A razão pela qual sugeri que os recém-formados não iniciassem startups imediatamente foi que eu sentia que a maioria iria fracassar. E eles irão. Mas programadores ambiciosos estão em melhor situação fazendo suas próprias coisas e fracassando do que indo trabalhar em uma grande empresa. Certamente eles aprenderão mais. Eles podem até estar em melhor situação financeira. Muitas pessoas com pouco mais de vinte anos se endividam, porque suas despesas crescem ainda mais rápido do que o salário que parecia tão alto quando saíram da escola. Pelo menos se você iniciar uma startup e fracassar, seu patrimônio líquido será zero em vez de negativo. [ 3 ]
Agora financiamos tantos tipos diferentes de fundadores que temos dados suficientes para ver padrões, e parece não haver benefício algum em trabalhar para uma grande empresa. As pessoas que trabalharam por alguns anos parecem melhores do que as que acabaram de sair da faculdade, mas apenas porque são muito mais velhas.
As pessoas que vêm até nós de grandes empresas muitas vezes parecem meio conservadoras. É difícil dizer quanto é porque as grandes empresas as fizeram assim, e quanto é o conservadorismo natural que as fez trabalhar para as grandes empresas em primeiro lugar. Mas certamente uma grande parte disso é aprendida. Eu sei porque vi isso queimar.
Ter visto isso acontecer tantas vezes é uma das coisas que me convence de que trabalhar para si mesmo, ou pelo menos para um pequeno grupo, é a maneira natural de os programadores viverem. Os fundadores que chegam à Y Combinator geralmente têm o ar oprimido de refugiados. Três meses depois, eles estão transformados: eles têm muito mais confiança que parecem ter crescido vários centímetros. [ 4 ] Por mais estranho que isso pareça, eles parecem mais preocupados e mais felizes ao mesmo tempo. Que é exatamente como eu descreveria a maneira como os leões parecem na natureza.

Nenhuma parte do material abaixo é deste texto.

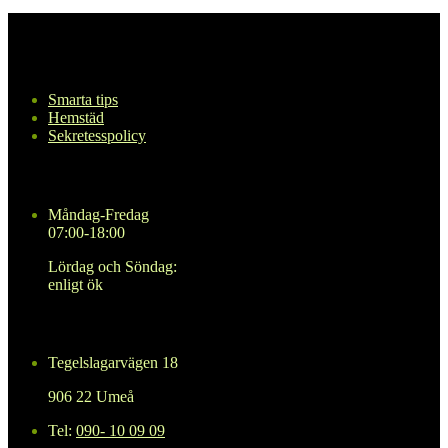
Navigering
Smarta tips
Hemstäd
Sekretesspolicy
Öppettider
Måndag-Fredag
07:00-18:00
Lördag och Söndag:
enligt ök
Kontakta oss
Tegelslagarvägen 18
906 22 Umeå
Tel:
090- 10 09 09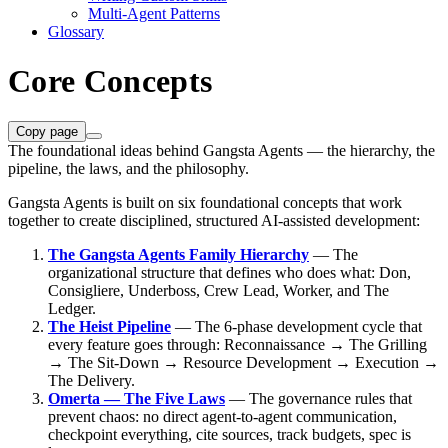
Multi-Agent Patterns
Glossary
Core Concepts
Copy page
The foundational ideas behind Gangsta Agents — the hierarchy, the
pipeline, the laws, and the philosophy.
Gangsta Agents is built on six foundational concepts that work
together to create disciplined, structured AI-assisted development:
The Gangsta Agents Family Hierarchy
— The
organizational structure that defines who does what: Don,
Consigliere, Underboss, Crew Lead, Worker, and The
Ledger.
The Heist Pipeline
— The 6-phase development cycle that
every feature goes through: Reconnaissance → The Grilling
→ The Sit-Down → Resource Development → Execution →
The Delivery.
Omerta — The Five Laws
— The governance rules that
prevent chaos: no direct agent-to-agent communication,
checkpoint everything, cite sources, track budgets, spec is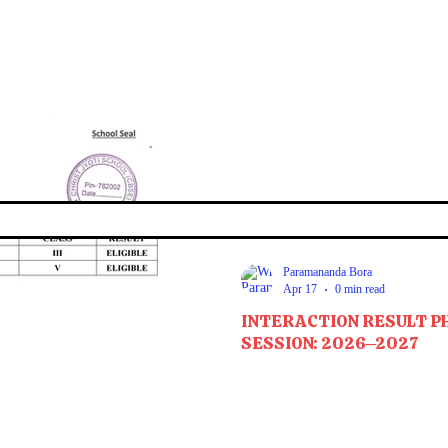
Paramananda Bora
Apr 17
0 min read
INTERACTION RESULT P
SESSION: 2026–2027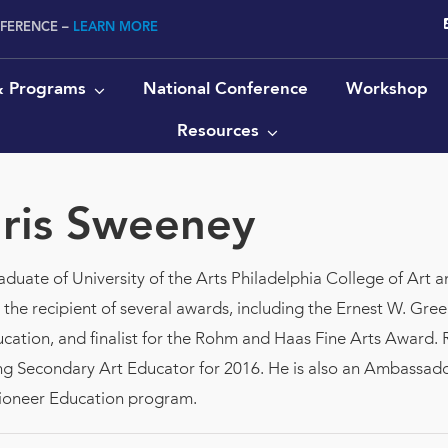
NFERENCE –
LEARN MORE
 & Programs
National Conference
Workshop
Resources
ris Sweeney
duate of University of the Arts Philadelphia College of Art a
he recipient of several awards, including the Ernest W. Green
ation, and finalist for the Rohm and Haas Fine Arts Award. 
g Secondary Art Educator for 2016. He is also an Ambassador
er's Pioneer Education program.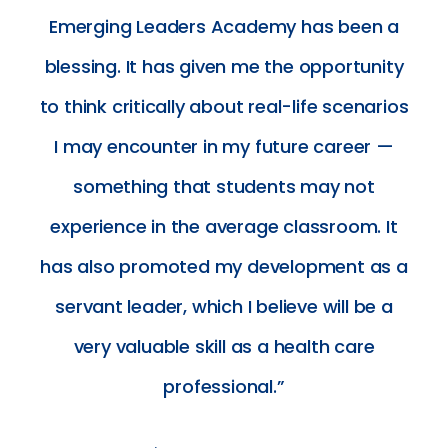
Emerging Leaders Academy has been a
blessing. It has given me the opportunity
to think critically about real-life scenarios
I may encounter in my future career —
something that students may not
experience in the average classroom. It
has also promoted my development as a
servant leader, which I believe will be a
very valuable skill as a health care
professional.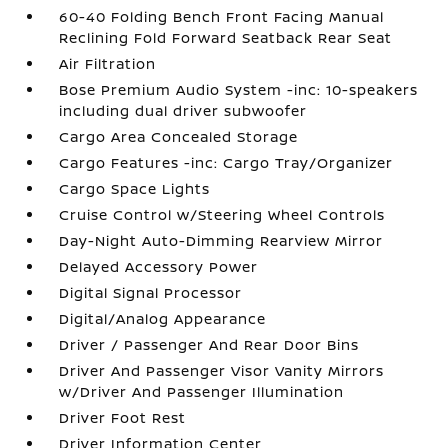
60-40 Folding Bench Front Facing Manual
Reclining Fold Forward Seatback Rear Seat
Air Filtration
Bose Premium Audio System -inc: 10-speakers
including dual driver subwoofer
Cargo Area Concealed Storage
Cargo Features -inc: Cargo Tray/Organizer
Cargo Space Lights
Cruise Control w/Steering Wheel Controls
Day-Night Auto-Dimming Rearview Mirror
Delayed Accessory Power
Digital Signal Processor
Digital/Analog Appearance
Driver / Passenger And Rear Door Bins
Driver And Passenger Visor Vanity Mirrors
w/Driver And Passenger Illumination
Driver Foot Rest
Driver Information Center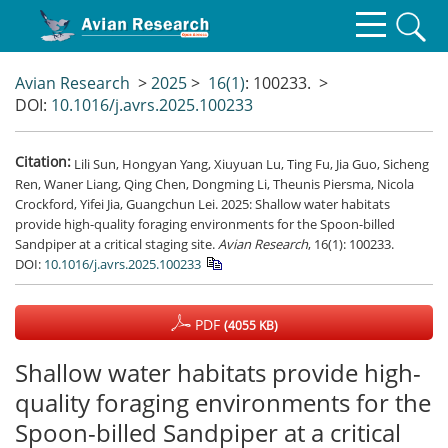
Avian Research
>
2025
>
16(1)
: 100233.
>
DOI:
10.1016/j.avrs.2025.100233
Citation:
Lili Sun, Hongyan Yang, Xiuyuan Lu, Ting Fu, Jia Guo, Sicheng
Ren, Waner Liang, Qing Chen, Dongming Li, Theunis Piersma, Nicola
Crockford, Yifei Jia, Guangchun Lei. 2025: Shallow water habitats
provide high-quality foraging environments for the Spoon-billed
Sandpiper at a critical staging site.
Avian Research
, 16(1): 100233.
DOI:
10.1016/j.avrs.2025.100233
PDF
(4055 KB)
Shallow water habitats provide high-
quality foraging environments for the
Spoon-billed Sandpiper at a critical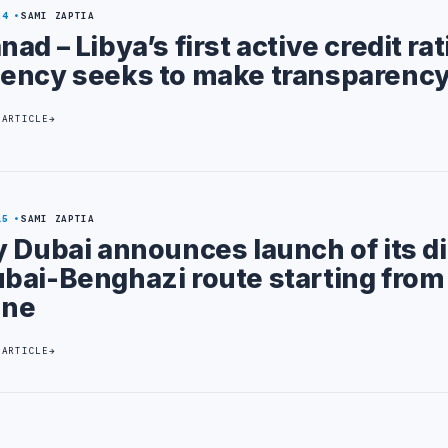
24
SAMI ZAPTIA
nad – Libya’s first active credit ra
ency seeks to make transparency
 ARTICLE
15
SAMI ZAPTIA
y Dubai announces launch of its di
bai-Benghazi route starting from
une
 ARTICLE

Observar funcionários se transformarem em fundadores deixa claro que a diferença entre os dois se deve principalmente ao ambiente — e, em particular, que o ambiente em grandes empresas é tóxico para programadores. Nas primeiras semanas de trabalho em sua própria startup, eles parecem ganhar vida, porque finalmente estão trabalhando da maneira que as pessoas devem trabalhar.
Notas
[ 1 ] Quando falo que os humanos foram concebidos ou projetados para viver de uma certa maneira, quero dizer evolução.

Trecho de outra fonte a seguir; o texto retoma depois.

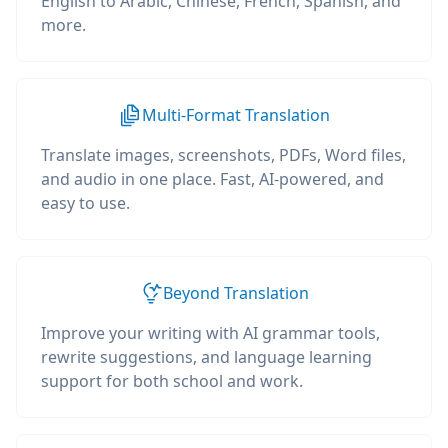
English to Arabic, Chinese, French, Spanish, and
more.
Multi-Format Translation
Translate images, screenshots, PDFs, Word files,
and audio in one place. Fast, AI-powered, and
easy to use.
Beyond Translation
Improve your writing with AI grammar tools,
rewrite suggestions, and language learning
support for both school and work.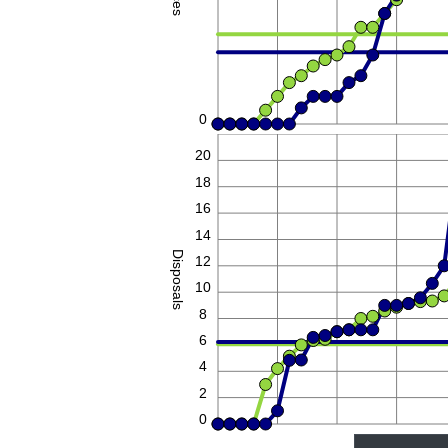
0
22
20
18
16
14
Disposals
12
10
8
6
4
2
0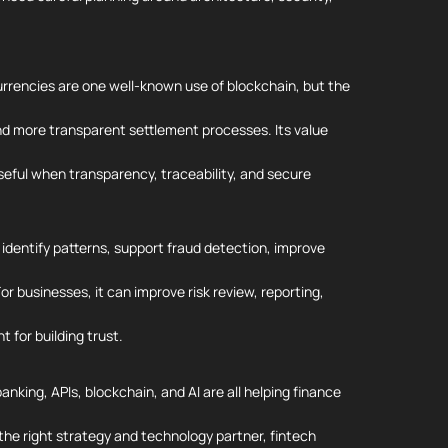
urrencies are one well-known use of blockchain, but the
 and more transparent settlement processes. Its value
seful when transparency, traceability, and secure
, identify patterns, support fraud detection, improve
r businesses, it can improve risk review, reporting,
t for building trust.
nking, APIs, blockchain, and AI are all helping finance
 the right strategy and technology partner, fintech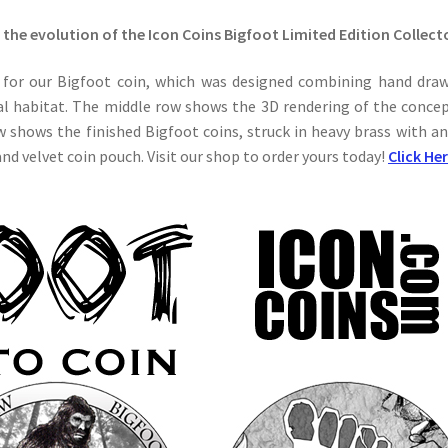
 the evolution of the Icon Coins Bigfoot Limited Edition Collect
for our Bigfoot coin, which was designed combining hand dra
ral habitat. The middle row shows the 3D rendering of the concep
w shows the finished Bigfoot coins, struck in heavy brass with an
d velvet coin pouch. Visit our shop to order yours today!
Click He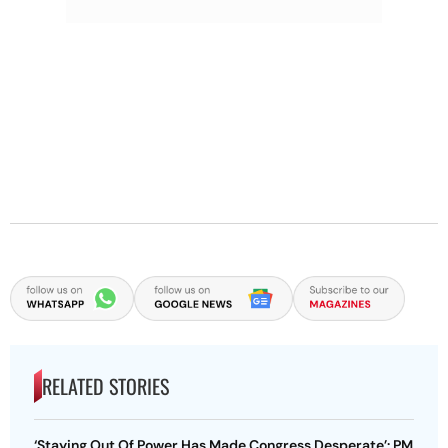
RELATED STORIES
‘Staying Out Of Power Has Made Congress Desperate’: PM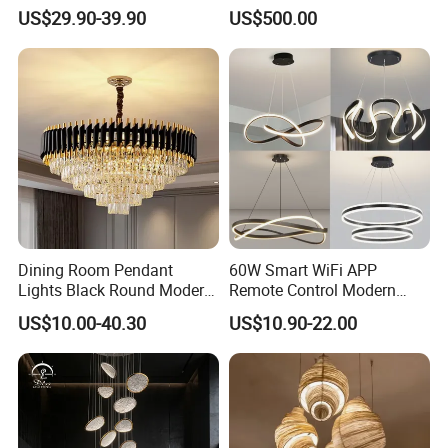
Pendant Light for Hotel
for Hotels
US$29.90-39.90
US$500.00
Restaurant Bar Home
Dining Room Pendant
60W Smart WiFi APP
Lights Black Round Modern
Remote Control Modern
Chandeliers Ceiling Luxury
Ceiling Light Decorative
US$10.00-40.30
US$10.90-22.00
Crystal
Linear Lamp 3CCT
Dimmable Light Aluminum
Chandelier LED Pendant
Light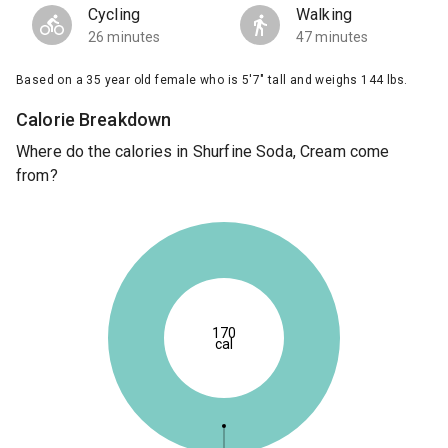
Cycling
Walking
26 minutes
47 minutes
Based on a 35 year old female who is 5'7" tall and weighs 144 lbs.
Calorie Breakdown
Where do the calories in Shurfine Soda, Cream come
from?
170
cal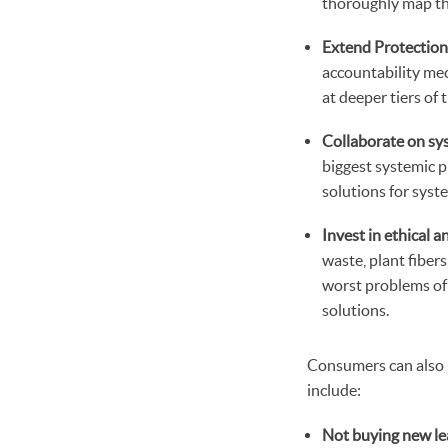
thoroughly map the
Extend Protection
accountability mec
at deeper tiers of
Collaborate on sy
biggest systemic p
solutions for syst
Invest in ethical 
waste, plant fiber
worst problems of 
solutions.
Consumers can also p
include:
Not buying new le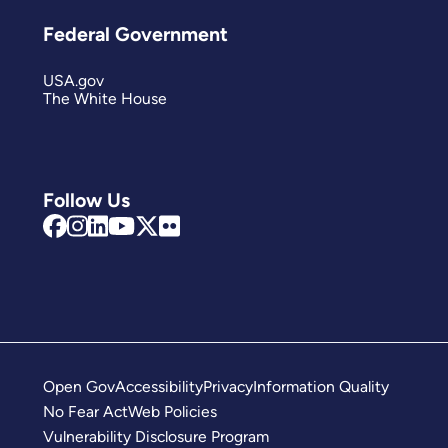
Federal Government
USA.gov
The White House
Follow Us
Open Gov
Accessibility
Privacy
Information Quality
No Fear Act
Web Policies
Vulnerability Disclosure Program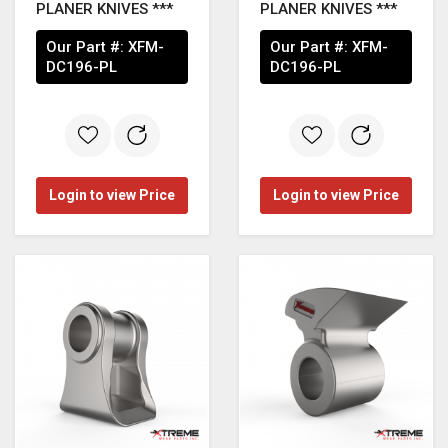
PLANER KNIVES ***
PLANER KNIVES ***
Our Part #:
XFM-
Our Part #:
XFM-
DC196-PL
DC196-PL
Login to view Price
Login to view Price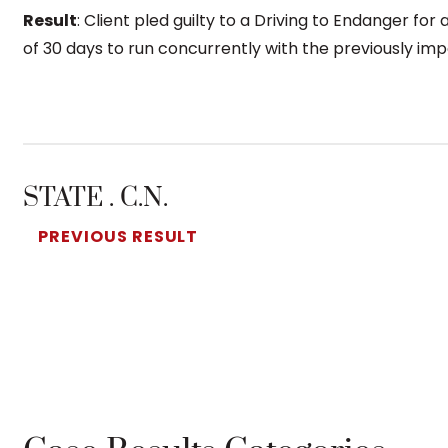
Result
: Client pled guilty to a Driving to Endanger for
of 30 days to run concurrently with the previously i
STATE . C.N.
PREVIOUS RESULT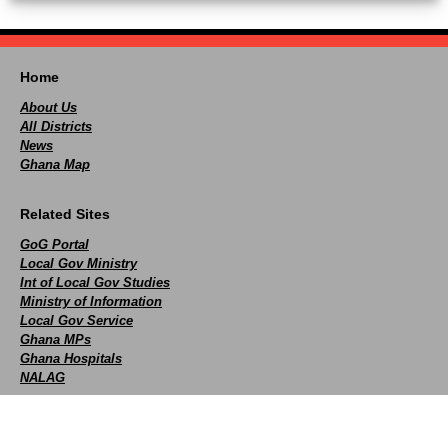
Home
About Us
All Districts
News
Ghana Map
Related Sites
GoG Portal
Local Gov Ministry
Int of Local Gov Studies
Ministry of Information
Local Gov Service
Ghana MPs
Ghana Hospitals
NALAG
Social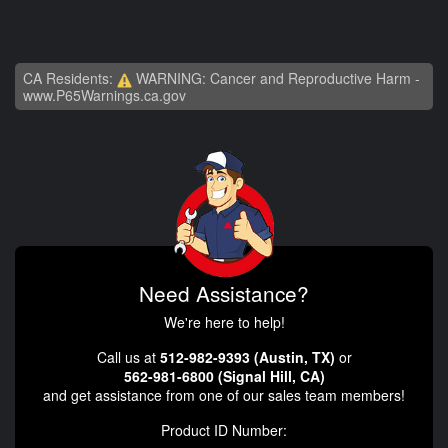
CA Residents:
WARNING: Cancer and Reproductive Harm -
www.P65Warnings.ca.gov
Need Assistance?
We're here to help!
Call us at
512-982-9393 (Austin, TX)
or
562-981-6800 (Signal Hill, CA)
and get assistance from one of our sales team members!
Product ID Number:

[ 2 ] Não são apenas as folhas que sofrem. A restrição se propaga para cima e para baixo. Então os gerentes também são limitados; em vez de apenas fazer as coisas, eles têm que agir por meio dos subordinados.

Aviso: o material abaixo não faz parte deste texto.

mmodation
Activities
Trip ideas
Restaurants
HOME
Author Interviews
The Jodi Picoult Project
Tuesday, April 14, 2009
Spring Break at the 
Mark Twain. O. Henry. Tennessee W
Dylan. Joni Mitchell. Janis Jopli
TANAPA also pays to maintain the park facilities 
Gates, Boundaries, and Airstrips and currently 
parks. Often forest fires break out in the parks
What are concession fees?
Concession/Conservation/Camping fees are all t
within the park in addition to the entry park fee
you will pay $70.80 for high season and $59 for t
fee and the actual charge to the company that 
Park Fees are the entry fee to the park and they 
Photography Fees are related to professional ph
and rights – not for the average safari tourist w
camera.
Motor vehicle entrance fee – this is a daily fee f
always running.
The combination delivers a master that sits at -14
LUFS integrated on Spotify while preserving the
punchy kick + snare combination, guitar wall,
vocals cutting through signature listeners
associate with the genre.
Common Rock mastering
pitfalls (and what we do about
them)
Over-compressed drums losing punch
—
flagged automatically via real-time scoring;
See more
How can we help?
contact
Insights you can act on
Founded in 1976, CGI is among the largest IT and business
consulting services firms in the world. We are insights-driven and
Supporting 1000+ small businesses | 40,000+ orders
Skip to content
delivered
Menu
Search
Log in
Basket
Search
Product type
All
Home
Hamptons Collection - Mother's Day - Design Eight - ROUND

[ 3 ] Não financie sua startup com cartões de crédito. Financiar uma startup com dívidas geralmente é uma atitude estúpida, e a dívida de cartão de crédito é a mais estúpida de todas. A dívida de cartão de crédito é uma má ideia, ponto final. É uma armadilha preparada por empresas malignas para os desesperados e tolos.
[ 4 ] Os fundadores que financiamos costumavam ser mais jovens (inicialmente, encorajávamos estudantes de graduação a se inscreverem), e nas primeiras vezes que vi isso, fiquei me perguntando se eles estavam realmente ficando fisicamente mais altos.
Agradecimentos a Trevor Blackwell, Ross Boucher, Aaron Iba, Abby Kirigin, Ivan Kirigin, Jessica Livingston e Robert Morris pela leitura dos rascunhos.